When the listing below reaches the line that has "Task: contour. Target: the", start reproducing exactly; stop after the line that has "Check the lettered", and drop the pictures.

- Opening Delimiter -

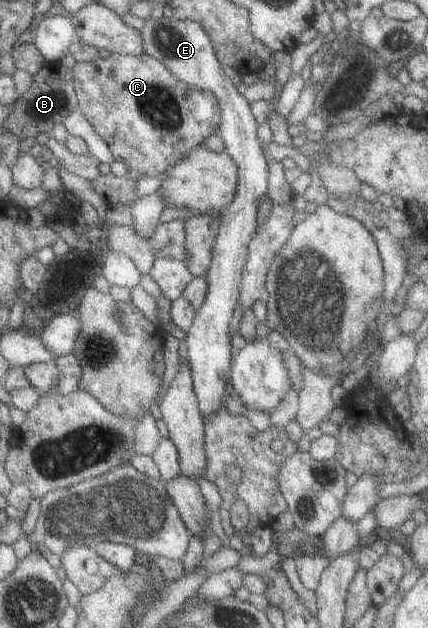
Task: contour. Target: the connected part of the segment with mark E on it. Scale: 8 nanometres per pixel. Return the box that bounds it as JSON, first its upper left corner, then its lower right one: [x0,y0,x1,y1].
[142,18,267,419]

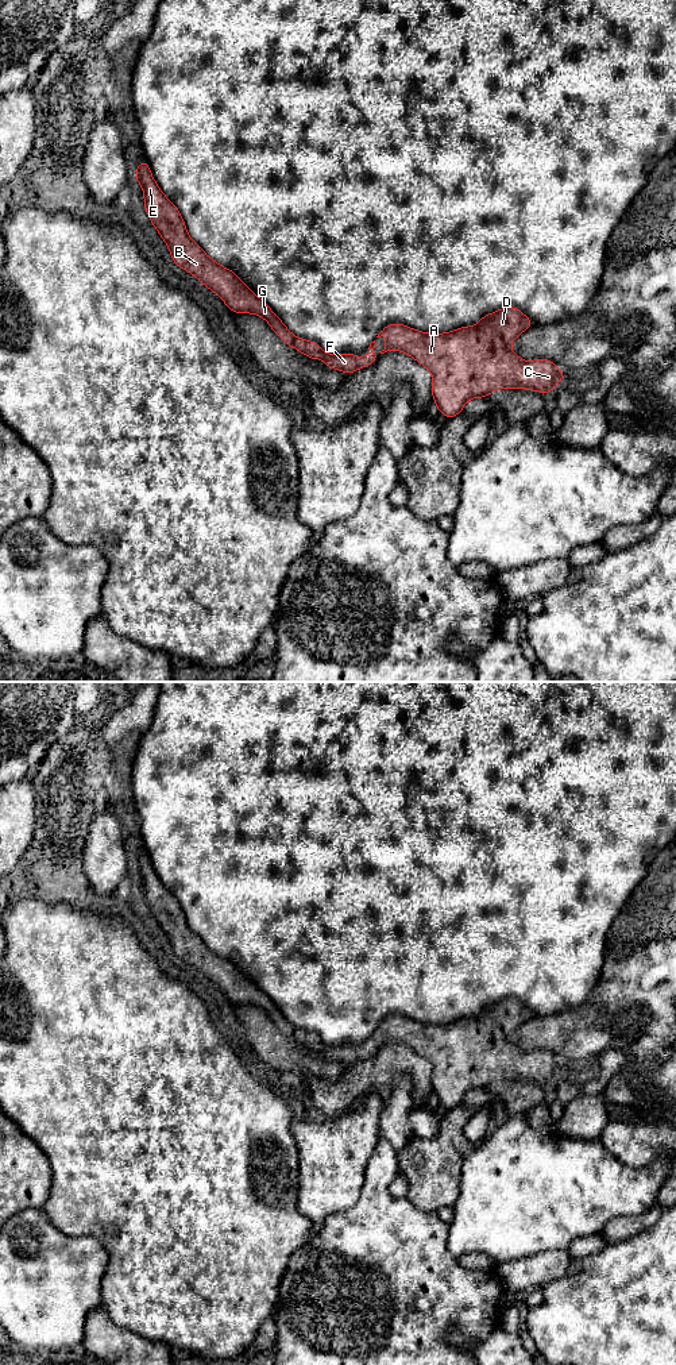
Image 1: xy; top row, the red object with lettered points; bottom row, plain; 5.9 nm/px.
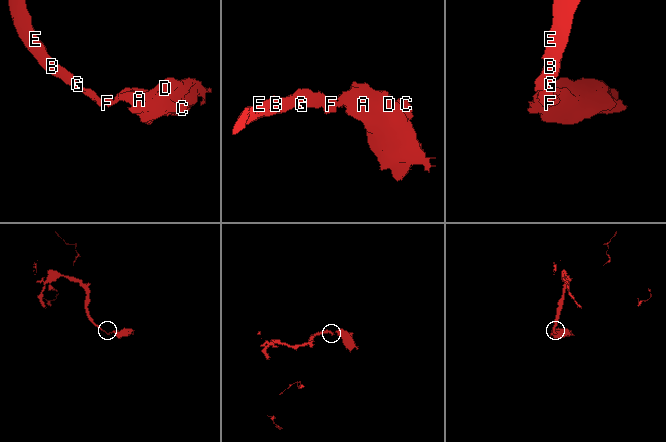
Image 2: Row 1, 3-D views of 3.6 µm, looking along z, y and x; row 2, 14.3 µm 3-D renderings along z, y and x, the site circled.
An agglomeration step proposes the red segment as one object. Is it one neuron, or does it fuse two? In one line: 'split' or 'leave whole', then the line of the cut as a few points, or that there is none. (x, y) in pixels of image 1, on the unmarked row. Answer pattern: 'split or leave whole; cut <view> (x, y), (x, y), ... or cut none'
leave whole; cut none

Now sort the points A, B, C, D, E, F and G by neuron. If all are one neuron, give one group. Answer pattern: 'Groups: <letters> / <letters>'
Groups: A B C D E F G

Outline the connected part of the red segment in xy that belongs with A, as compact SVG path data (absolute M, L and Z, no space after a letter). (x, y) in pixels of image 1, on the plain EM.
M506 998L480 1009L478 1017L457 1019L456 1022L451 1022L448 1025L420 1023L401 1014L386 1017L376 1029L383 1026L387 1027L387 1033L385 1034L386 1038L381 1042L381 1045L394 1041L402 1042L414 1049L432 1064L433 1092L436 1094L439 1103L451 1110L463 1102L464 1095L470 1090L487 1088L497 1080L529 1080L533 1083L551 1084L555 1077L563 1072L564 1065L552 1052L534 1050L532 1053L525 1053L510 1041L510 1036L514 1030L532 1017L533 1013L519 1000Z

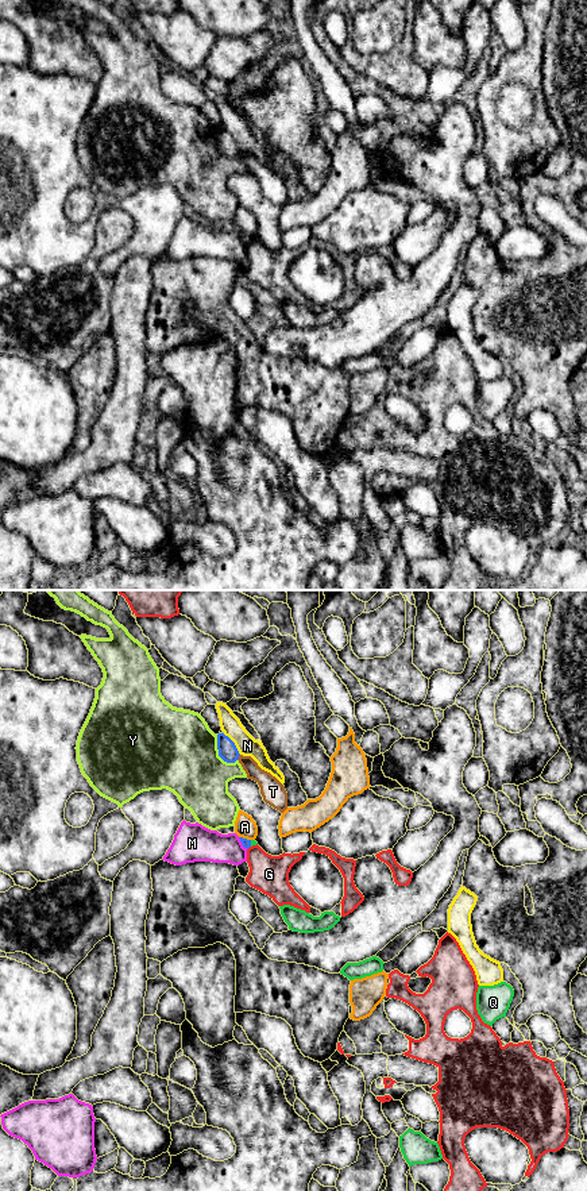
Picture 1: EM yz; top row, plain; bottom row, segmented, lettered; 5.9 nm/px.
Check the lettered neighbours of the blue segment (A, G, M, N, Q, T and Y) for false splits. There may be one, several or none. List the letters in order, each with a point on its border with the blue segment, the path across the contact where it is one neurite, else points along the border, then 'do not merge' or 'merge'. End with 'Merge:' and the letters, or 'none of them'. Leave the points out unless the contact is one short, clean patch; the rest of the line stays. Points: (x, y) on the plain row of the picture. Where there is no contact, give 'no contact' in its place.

- Closing Delimiter -
- Opening Delimiter -

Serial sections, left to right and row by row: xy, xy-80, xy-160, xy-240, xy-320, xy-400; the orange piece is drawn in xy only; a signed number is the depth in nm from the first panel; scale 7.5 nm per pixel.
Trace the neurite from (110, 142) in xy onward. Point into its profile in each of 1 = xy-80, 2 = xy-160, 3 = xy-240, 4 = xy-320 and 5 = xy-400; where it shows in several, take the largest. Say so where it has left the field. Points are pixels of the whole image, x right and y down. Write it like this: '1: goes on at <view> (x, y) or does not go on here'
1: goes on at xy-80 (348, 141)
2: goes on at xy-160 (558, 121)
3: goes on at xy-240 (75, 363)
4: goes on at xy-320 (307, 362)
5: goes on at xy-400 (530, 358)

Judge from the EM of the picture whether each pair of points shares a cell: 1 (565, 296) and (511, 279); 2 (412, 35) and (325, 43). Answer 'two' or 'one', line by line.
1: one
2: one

- Closing Delimiter -

Task response
Task: contour. Target: the connected part of the segment with mark E on it. Scale: 8 nanometres per pixel. Return the box that bounds it as JSON, first its upper left corner, then its lower right one: [x0,y0,x1,y1].
[142,18,267,419]

Image 1: xy; top row, the red object with lettered points; bottom row, plain; 5.9 nm/px.
Image 2: Row 1, 3-D views of 3.6 µm, looking along z, y and x; row 2, 14.3 µm 3-D renderings along z, y and x, the site circled.
An agglomeration step proposes the red segment as one object. Is it one neuron, or does it fuse two? In one line: 'split' or 'leave whole', then the line of the cut as a few points, or that there is none. (x, y) in pixels of image 1, on the unmarked row. Answer pattern: 'split or leave whole; cut <view> (x, y), (x, y), ... or cut none'
leave whole; cut none

Now sort the points A, B, C, D, E, F and G by neuron. If all are one neuron, give one group. Answer pattern: 'Groups: <letters> / <letters>'
Groups: A B C D E F G

Outline the connected part of the red segment in xy that belongs with A, as compact SVG path data (absolute M, L and Z, no space after a letter). (x, y) in pixels of image 1, on the plain EM.
M506 998L480 1009L478 1017L457 1019L456 1022L451 1022L448 1025L420 1023L401 1014L386 1017L376 1029L383 1026L387 1027L387 1033L385 1034L386 1038L381 1042L381 1045L394 1041L402 1042L414 1049L432 1064L433 1092L436 1094L439 1103L451 1110L463 1102L464 1095L470 1090L487 1088L497 1080L529 1080L533 1083L551 1084L555 1077L563 1072L564 1065L552 1052L534 1050L532 1053L525 1053L510 1041L510 1036L514 1030L532 1017L533 1013L519 1000Z

Picture 1: EM yz; top row, plain; bottom row, segmented, lettered; 5.9 nm/px.
Check the lettered neighbours of the blue segment (A, G, M, N, Q, T and Y) for false splits. There may be one, several or none. List the letters in order, each with a point on its border with the blue segment, the path across the contact where it is one neurite, else points along the border, then 'do not merge' or 'merge'. End with 'Merge:' and the letters, or 'none of them'. Leave the points out unless the contact is one short, clean patch; the rest of the line stays. Points: (x, y) on the plain row of the picture. Where there is no contact, give 'no contact' in its place.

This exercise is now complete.